SSD Is the Cheapest Real Speedup
Putting the project path and data directory on an SSD measurably improves generation and processing speed. Two storage rules:
- Reserve at least 2x the capture data size in the LCC Studio data directory before starting, or the job can fail partway through.
- Keep project files on a dedicated SSD, separate from the Windows drive and from the install folder. Raw scan data runs about 60 to 80 GB per hour, so budget capacity before you scan.
What Affects Processing Speed
Four things move processing speed, and the most powerful one is free: the quality setting you pick per job. RAM and VRAM are not primarily speed levers. When they are short, they slow you down indirectly by forcing fallback modes.
- Quality setting (Fast, Standard, Slow). The biggest control you hold per job. Slow extends time for higher quality. Standard runs about 20 minutes of processing per 1 minute of capture. Overall processing lands around 1:20 to 1:30, so a 5-minute scan takes roughly 100 to 150 minutes.
- GPU class. A higher-end card finishes faster, especially on large data. This is the main hardware speed lever.
- Storage medium. An SSD is significantly faster than a spinning drive. Fix this before spending on the GPU.
- Scan size and type. Processing scales with capture length. Map Fusion and Aerial-Ground Fusion are heavier than a single model.
Three indirect slowdowns tie back to the memory points above. Insufficient RAM forces Low-Memory Mode, which writes intermediate data to disk and extends reconstruction time in exchange for stability. Insufficient VRAM causes performance degradation. Running other GPU-heavy tasks during a job competes for VRAM, so keep the workstation dedicated while a job runs. Finally, SLAM Auto mode retries in Robust mode after a failure, and each retry costs time, so picking the SLAM mode that matches the environment up front avoids wasted passes.
Heavier Requirements for Map Fusion and Aerial-Ground Fusion
These LCC Studio workloads align high-density multi-model data and demand more than a single-model job. Per the LCC Studio v1.13 manual:
- CPU: AMD Ryzen 9 9950X or an equivalent 16-core high-performance desktop processor.
- RAM: 64 GB DDR5 base. 96 to 128 GB for projects with total scan duration of 150 minutes or more.

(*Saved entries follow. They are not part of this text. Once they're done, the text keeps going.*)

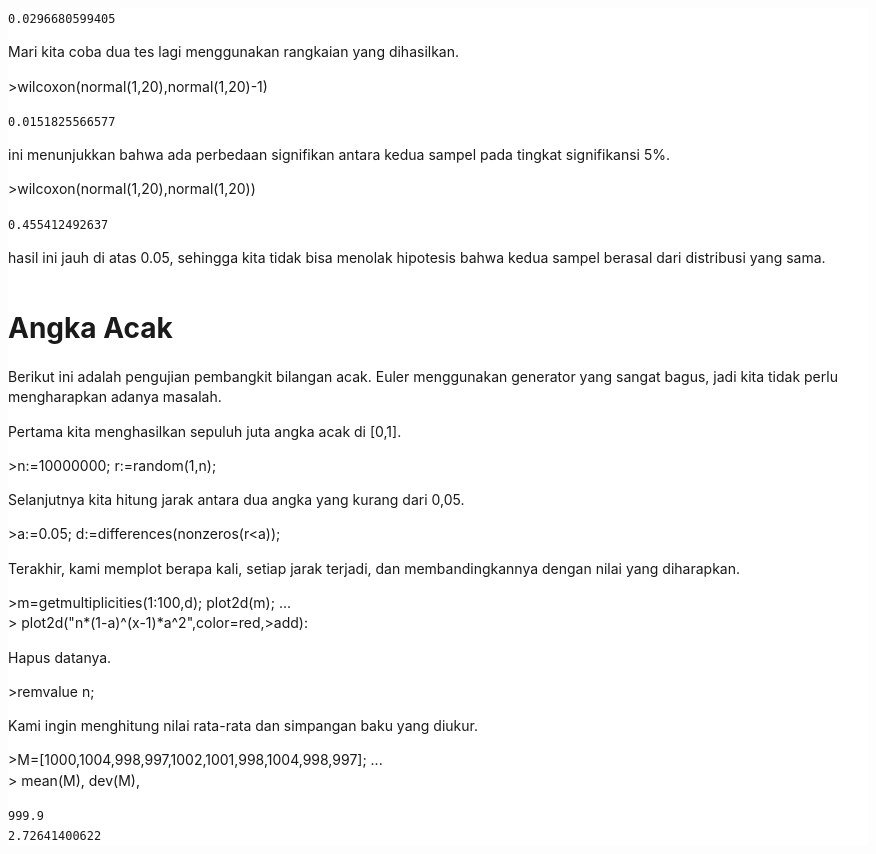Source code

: 
    0.0296680599405

Mari kita coba dua tes lagi menggunakan rangkaian yang dihasilkan.


\>wilcoxon(normal(1,20),normal(1,20)-1)


    0.0151825566577

ini menunjukkan bahwa ada perbedaan signifikan antara kedua sampel
pada tingkat signifikansi 5%.


\>wilcoxon(normal(1,20),normal(1,20))


    0.455412492637

hasil ini  jauh di atas 0.05, sehingga kita tidak bisa menolak
hipotesis bahwa kedua sampel berasal dari distribusi yang sama.


# Angka Acak

Berikut ini adalah pengujian pembangkit bilangan acak. Euler
menggunakan generator yang sangat bagus, jadi kita tidak perlu
mengharapkan adanya masalah.


Pertama kita menghasilkan sepuluh juta angka acak di [0,1].


\>n:=10000000; r:=random(1,n);


Selanjutnya kita hitung jarak antara dua angka yang kurang dari 0,05.


\>a:=0.05; d:=differences(nonzeros(r<a));


Terakhir, kami memplot berapa kali, setiap jarak terjadi, dan
membandingkannya dengan nilai yang diharapkan.


\>m=getmultiplicities(1:100,d); plot2d(m); ...  
\>     plot2d("n\*(1-a)^(x-1)\*a^2",color=red,\>add):


Hapus datanya.


\>remvalue n;


Kami ingin menghitung nilai rata-rata dan simpangan baku yang diukur.


\>M=[1000,1004,998,997,1002,1001,998,1004,998,997]; ...  
\>   mean(M), dev(M),


    999.9
    2.72641400622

- GPU: NVIDIA RTX 3090 minimum. RTX 4090 or 4090D recommended.
If RAM is insufficient for a large project, use Standard quality to reduce memory demand and keep the job stable.
K2 in LCC Studio v1.13 is limited to Single Model reconstruction and Spatial Recognition, capped at 90 minutes per scene. Map Fusion, Aerial-Ground Fusion, Aerial Reconstruction, and HD Enhancement are not yet supported for K2 data. For multi-segment 3D Gaussian Splat work, use the L2 Pro.
Where an Upgrade Changes Outcomes
Above the recommended build, two upgrades change what you can do. Everything else is incremental.
- RAM from 64 GB to 128 GB lifts the scan-length wall from about 30 minutes to about 60 minutes and is required for 1 mm point cloud enhancement and large Map Fusion projects.
- GPU VRAM from 8 GB to 12 or 16 GB unlocks LCC Studio HD Enhancement and Spatial Recognition and adds headroom for higher point counts and Slow quality.
A faster CPU or a higher GPU clock past the recommended bar buys incremental speed, not new capability. The two free wins that need no purchase: drop the quality setting from Slow to Standard, and keep project data on an SSD.
Do not run LixelStudio and LCC Studio processing jobs at the same time on one machine. Each application consumes significant GPU, RAM, and disk I/O. Running both simultaneously can cause failures or crashes. Process one pipeline to completion before starting the other, or use two separate machines.